If you do not get a satisfactory response to your complaint once you have raised it or you feel that you can not raise the concern with the organisation and its management, then you can, where appropriate, contact the regulator such as Ofsted, your local authority or the Care Quality Commission to raise your concerns.
- Local authorities are the lead agency in the safeguarding process; your local authority can undertake enquires or instruct others to do so.
- Ofsted monitors, inspects and regulates services provided by the education sector including nurseries, schools and colleges.
- The Care Quality Commission monitor, inspect and regulate services that provide health and social care, including treatment, care and support provided by hospitals, GPs, dentists, ambulances and mental health services. They are also responsible for treatment, care and support services for adults in care homes and in people’s own homes (both personal and nursing care) and services for people whose rights are restricted under the Mental Health Act.
It is important that people who work in health and care organisations feel they can speak up about any issues that cause them concern. People can contact the CQC through all of their communication channels. They describe the concerns that they receive as “whistleblowing enquiries”.
When the CQC receive an enquiry, they consider the information carefully and prioritise which action to take according to the level of risk. The most serious enquiries, for example where there is a risk of harm to an individual, will trigger a safeguarding process that may include a referral, such as to the local authority. Other actions include carrying out an inspection, working jointly with other partners or taking enforcement action.
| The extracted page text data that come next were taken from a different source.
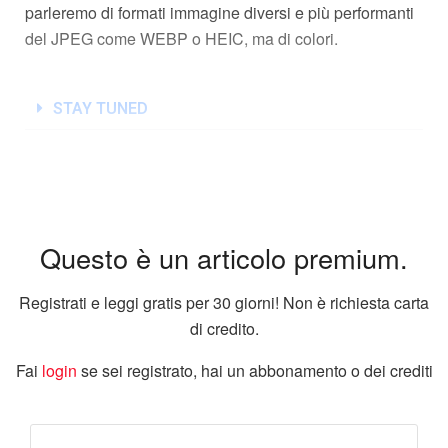
parleremo di formati immagine diversi e più performanti
del JPEG come WEBP o HEIC, ma di colori.
STAY TUNED
Questo è un articolo premium.
Registrati e leggi gratis per 30 giorni! Non è richiesta carta
di credito.
Fai
login
se sei registrato, hai un abbonamento o dei crediti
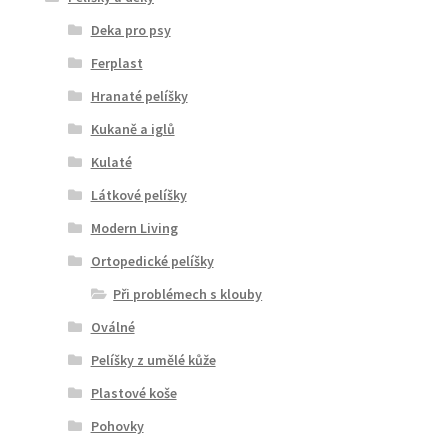
Deka pro psy
Ferplast
Hranaté pelíšky
Kukaně a iglů
Kulaté
Látkové pelíšky
Modern Living
Ortopedické pelíšky
Při problémech s klouby
Oválné
Pelíšky z umělé kůže
Plastové koše
Pohovky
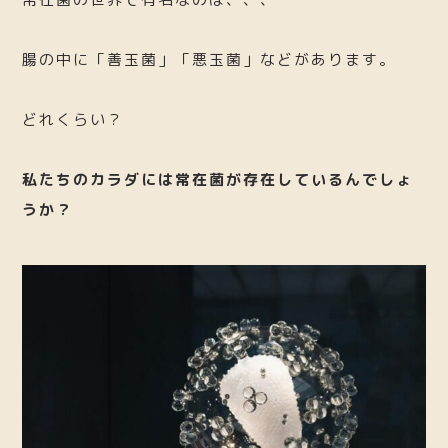
腸の中に「善玉菌」「悪玉菌」などがあります。
どれくらい？
私たちのカラダには常在菌が存在しているんでしょ
うか？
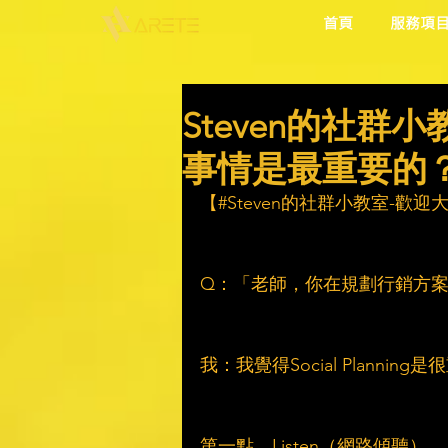
首頁
服務項
Steven的社
事情是最重要的
【#Steven的社群小教室-歡
Q：「老師，你在規劃行銷方
我：我覺得Social Plann
第一點，Listen（網路傾聽）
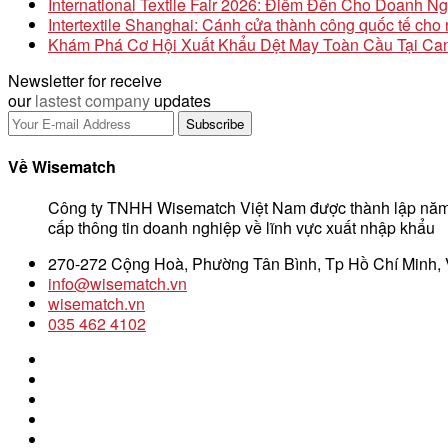
International Textile Fair 2026: Điểm Đến Cho Doanh N
Intertextile Shanghai: Cánh cửa thành công quốc tế ch
Khám Phá Cơ Hội Xuất Khẩu Dệt May Toàn Cầu Tại Can
Newsletter for receive
our
lastest company
updates
Về Wisematch
Công ty TNHH Wisematch Việt Nam được thành lập năm
cấp thông tin doanh nghiệp về lĩnh vực xuất nhập khẩu
270-272 Cộng Hoà, Phường Tân Bình, Tp Hồ Chí Minh,
info@wisematch.vn
wisematch.vn
035 462 4102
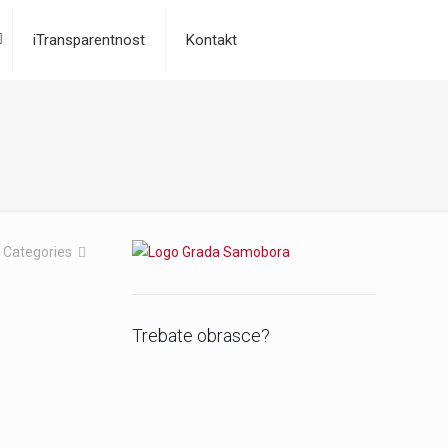
iTransparentnost
Kontakt
Categories
Trebate obrasce?
o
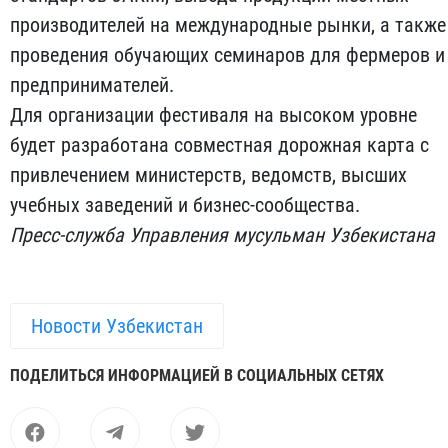
производителей на международные рынки, а также
проведения обучающих семинаров для фермеров и
предпринимателей.
Для организации фестиваля на высоком уровне
будет разработана совместная дорожная карта с
привлечением министерств, ведомств, высших
учебных заведений и бизнес-сообщества.
Пресс-служба Управления мусульман Узбекистана
Новости Узбекистан
ПОДЕЛИТЬСЯ ИНФОРМАЦИЕЙ В СОЦИАЛЬНЫХ СЕТЯХ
The outcome of any complaint and subsequent investigation of the complaint will be dependent upon the nature of the concerns but may include:
- Introduction or review of Human Resources processes and procedures.
- Introduction / review of workplace policy and procedures.
- Review of systems.
- Staff training.
- Suspension of provider.
- Referral to the Disclosure and Barring Service.
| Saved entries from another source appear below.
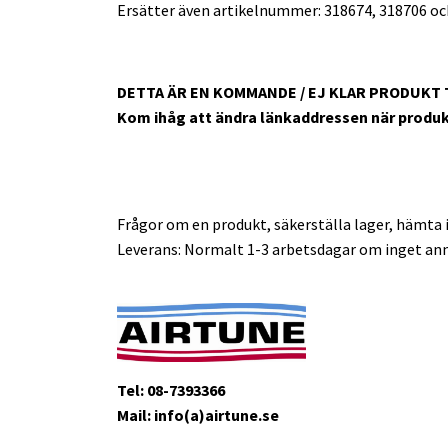
Ersätter även artikelnummer: 318674, 318706 oc
DETTA ÄR EN KOMMANDE / EJ KLAR PRODUKT
Kom ihåg att ändra länkaddressen när produkt
Frågor om en produkt, säkerställa lager, hämta i
Leverans: Normalt 1-3 arbetsdagar om inget ann
Tel: 08-7393366
Mail: info(a)airtune.se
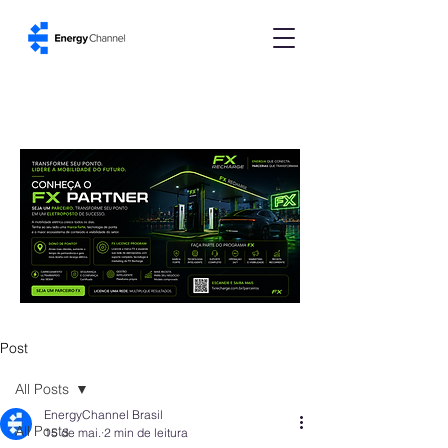
Post
All Posts
EnergyChannel Brasil
All Posts
15 de mai.
2 min de leitura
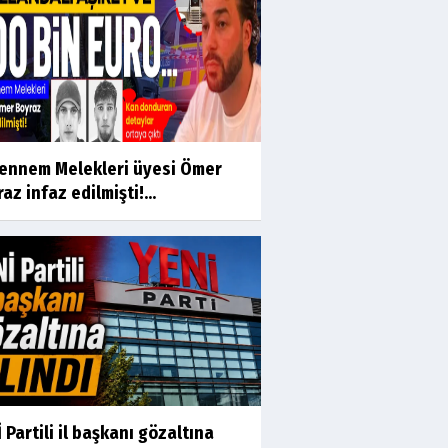
ennem Melekleri üyesi Ömer
az infaz edilmişti!...
 Partili il başkanı gözaltına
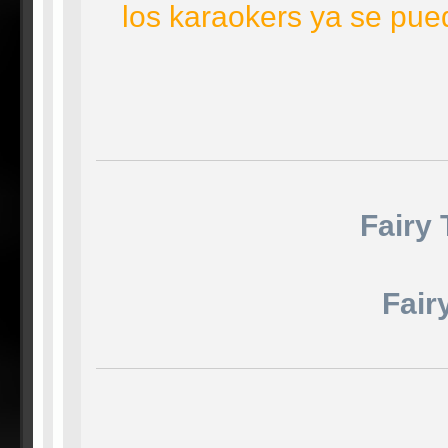
los karaokers ya se pue
Fairy 
Fair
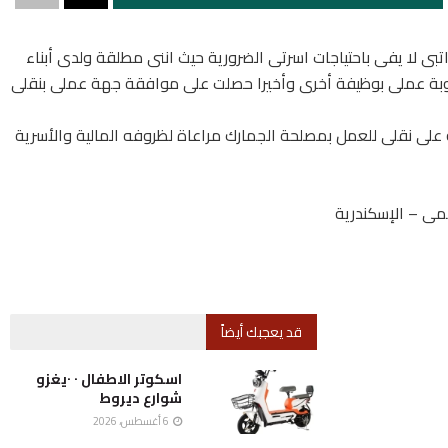
 لا يفى باحتياجات اسرتى الضرورية حيث اننى مطلقة ولدى أبناء
عوبة عملى بوظيفة أخرى وأخيرا حصلت على موافقة جهة عملى بنقلى
على نقلى للعمل بمصلحة الجمارك مراعاة لظروفه المالية والأسرية
ى – الإسكندرية
قد يعجبك أيضاً
اسكوتر الاطفال ٠ ٠يغزو
شوارع ديروط
6 أغسطس، 2026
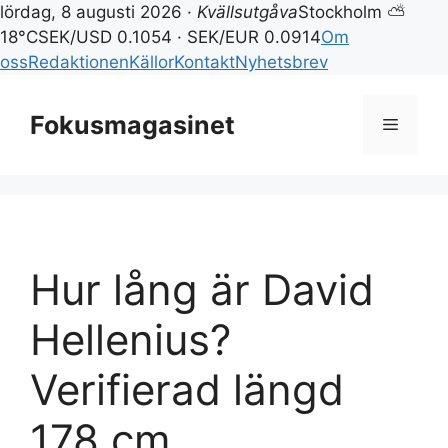
lördag, 8 augusti 2026 ·
Kvällsutgåva
Stockholm ⛅
18°C
SEK/USD 0.1054 · SEK/EUR 0.0914
Om
oss
Redaktionen
Källor
Kontakt
Nyhetsbrev
Hoppa
till
Fokusmagasinet
Meny
innehåll
Hur lång är David
Hellenius?
Verifierad längd
178 cm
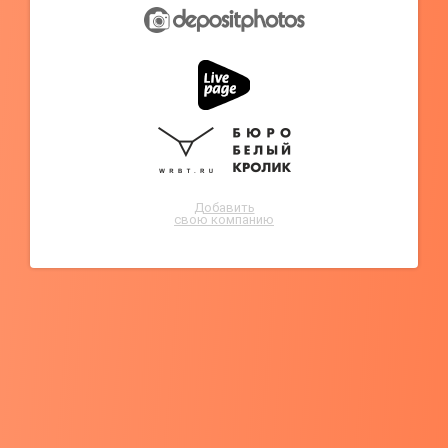
Добавить
свою компанию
- Referral to Professional Registration Bodies.
- Safeguarding Reviews.
The wellbeing and safety of anyone who is receiving any form of care service including health, social care or education, is paramount. Safeguarding is everyone’s responsibility, so if it is suspected that organisational abuse has occurred within an organisation it is important that the concern is raised; if not, there will not be action taken to end the abuse and to ensure that it doesn’t happen again.
The safeguarding process can be used to prevent or reduce the possibility of organisational abuse occurring, particularly if the concern is raised at the earliest opportunity.
Once reported, it may not always be necessary to commence an organisational abuse enquiry and an individual safeguarding enquiry may be more appropriate, but anything that you do report will be treated sensitively and should result in some form of action whether by the care provider or by the regulatory bodies.